4/26/2012

Sucker Punch by Zack Snyder (2011)

Sucker Punch is the story of a group of problematic teen girls (Baby Doll, Sweet Pea, Rocket, Blondie and Amber) trying to escape a mental institution for girls where they are abused and exploited by its director Blue Jones.

The start of the movie is very promising. It tells the story of how Baby Doll, the leading character, gets to the mental institution. It has a good narrative and terrific music, and, in fact, looks very much like a well-made video-clip.

This being a Fantasy film, you expect the unexpected and you are already open to unbelievable things to happen; however, to swallow the lot, the story needs to have an internal logic that makes it organic, and you rarely find that here beyond the opening sequence and the thin line connecting the different day-dreams. The day-dreaming scenes are very entertaining, because, well, they are supposed to be day-dreams in which anything is possible. However, once again, the whole seems like an extended video-clip pastiche that moves to a different one.

The movie has a great concept and succeeds at creating an unique an bizarre Universe that mixes themes and aesthetics in vogue in modern pop culture (a mix of early medieval, Gothic, traditional Japanese, the 1920s and 1950s aesthetics). The special effects are great, and the action scenes are terrifically filmed, and always powered by a terrific music. However, the script is so thin, the characters so superficially drawn, the nonsense so obvious, and the pretentiousness of some scenes (the end for example) so patronising that you cannot ignore them.

The acting was good on the part of the always convincing Oscar Isaac as Blue Jones, John Glenn as the Wise Man, Jena Malone as Rocket, and Amy Cormish as her sister Sweet Pea.
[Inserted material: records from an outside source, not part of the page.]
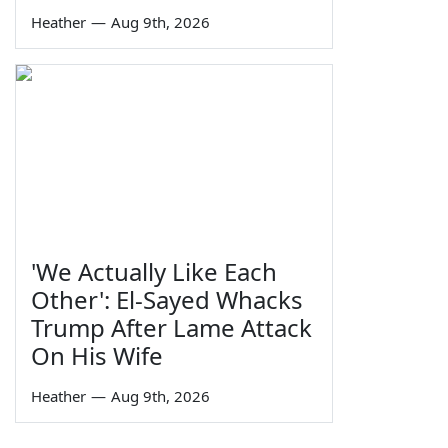
Heather
—
Aug 9th, 2026
'We Actually Like Each
Other': El-Sayed Whacks
Trump After Lame Attack
On His Wife
Heather
—
Aug 9th, 2026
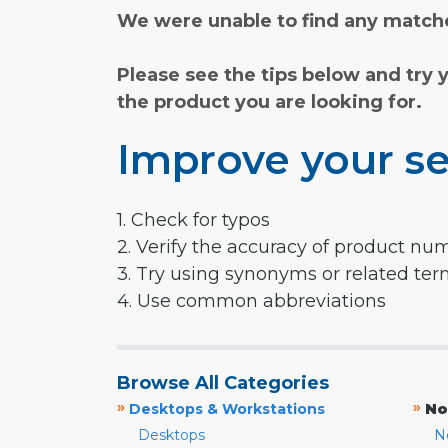
We were unable to find any matche
Please see the tips below and try 
the product you are looking for.
Improve your se
1. Check for typos
2. Verify the accuracy of product nu
3. Try using synonyms or related te
4. Use common abbreviations
Browse All Categories
»
»
Desktops & Workstations
No
Desktops
N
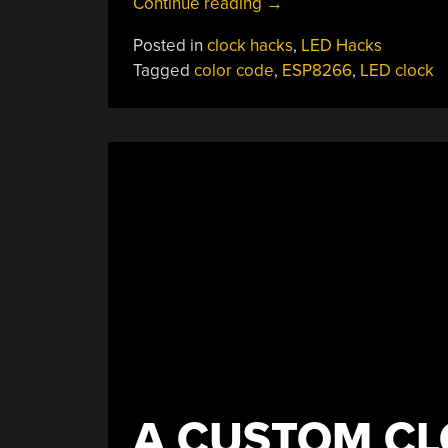
“Pingo
Continue reading
→
Is
Posted in
clock hacks
,
LED Hacks
An
Tagged
color code
,
ESP8266
,
LED clock
Analog
Clock
That
Uses
Colors
Instead
Of
Hands”
A CUSTOM CL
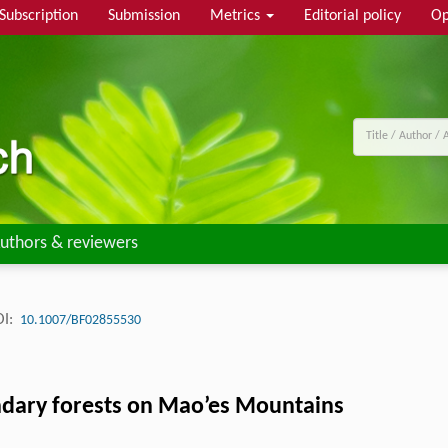
Subscription
Submission
Metrics
Editorial policy
Op
uthors & reviewers
I:
10.1007/BF02855530
condary forests on Mao’es Mountains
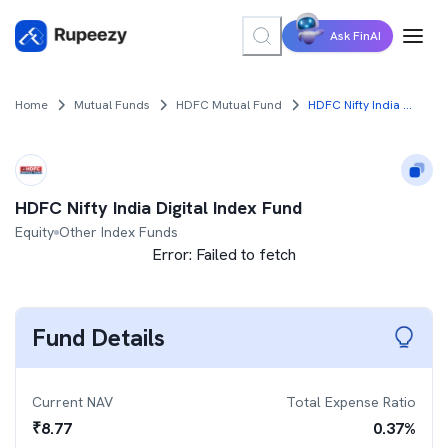
Ask FinAI
Home
Mutual Funds
HDFC Mutual Fund
HDFC Nifty India Digital Index Fund
HDFC Nifty India Digital Index Fund
Equity
Other Index Funds
Error:
Failed to fetch
Fund Details
Current NAV
Total Expense Ratio
₹
8.77
0.37
%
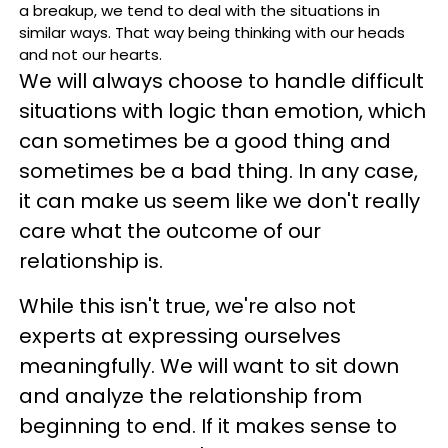
a breakup, we tend to deal with the situations in
similar ways. That way being thinking with our heads
and not our hearts.
We will always choose to handle difficult
situations with logic than emotion, which
can sometimes be a good thing and
sometimes be a bad thing. In any case,
it can make us seem like we don't really
care what the outcome of our
relationship is.
While this isn't true, we're also not
experts at expressing ourselves
meaningfully. We will want to sit down
and analyze the relationship from
beginning to end. If it makes sense to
The rest of the cast is OK: Emily Browing as melancholic Baby Doll, Vanessa Hudgengs as Blondie, Jamy Chung as Amber, and Carla Gugino as Dr. Vera Gorski. The rest of the cast seems to be more a group of extras passing by, despite the cameo of Jon Hamn.
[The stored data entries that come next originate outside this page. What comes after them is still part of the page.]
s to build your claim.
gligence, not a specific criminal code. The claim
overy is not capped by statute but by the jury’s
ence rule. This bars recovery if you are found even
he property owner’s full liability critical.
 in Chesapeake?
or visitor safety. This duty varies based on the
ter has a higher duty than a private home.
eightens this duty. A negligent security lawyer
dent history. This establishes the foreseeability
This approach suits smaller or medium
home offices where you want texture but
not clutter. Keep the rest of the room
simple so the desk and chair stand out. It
I loved the soundtrack, but there is barely a rest from it. Although the lyrics of the songs are directly related to the story, the intensity of the music is overwhelming and numbing. This is a movie and you expect the music to be at the service of the story, not the opposite!

The fleshy flesh wasn't necessary in the story, to be honest, and it is a bit of a perverted old man's fantasy. Sorry Snyder! I found unnecessary the characters being dressed in sluttish dresses the whole time. They could have carried on the story with the girls wearing jeans and t-shirts outside their dancing areas. Insulting are those moments in which the focus of the camera goes on some of the girls' bottoms!

At the end of the movie I felt that the great imagination, potential and actors have been wasted by a poor direction and that Snyder is your man if you want to get a super-duper video-clip not a movie.

The DVD has a bonus of 4 animated short films directed by Ben Hibon (Feudal Warriors, The Trenches, Dragon and Distant Planet), which complement the day-dreaming scenes. They are good visually, full of potential, but too hurriedly done, and with paper-thin plots provided by the same director, not by the animator. You can have wonderful animation, but if you have a poor story, the rest is a waste of time, money and talent. If you cannot do something well, don't do it at all.

An action packed film full of fantasy, big fights, silly stories, and girls in sluttish dresses. A movie mostly for teenagers.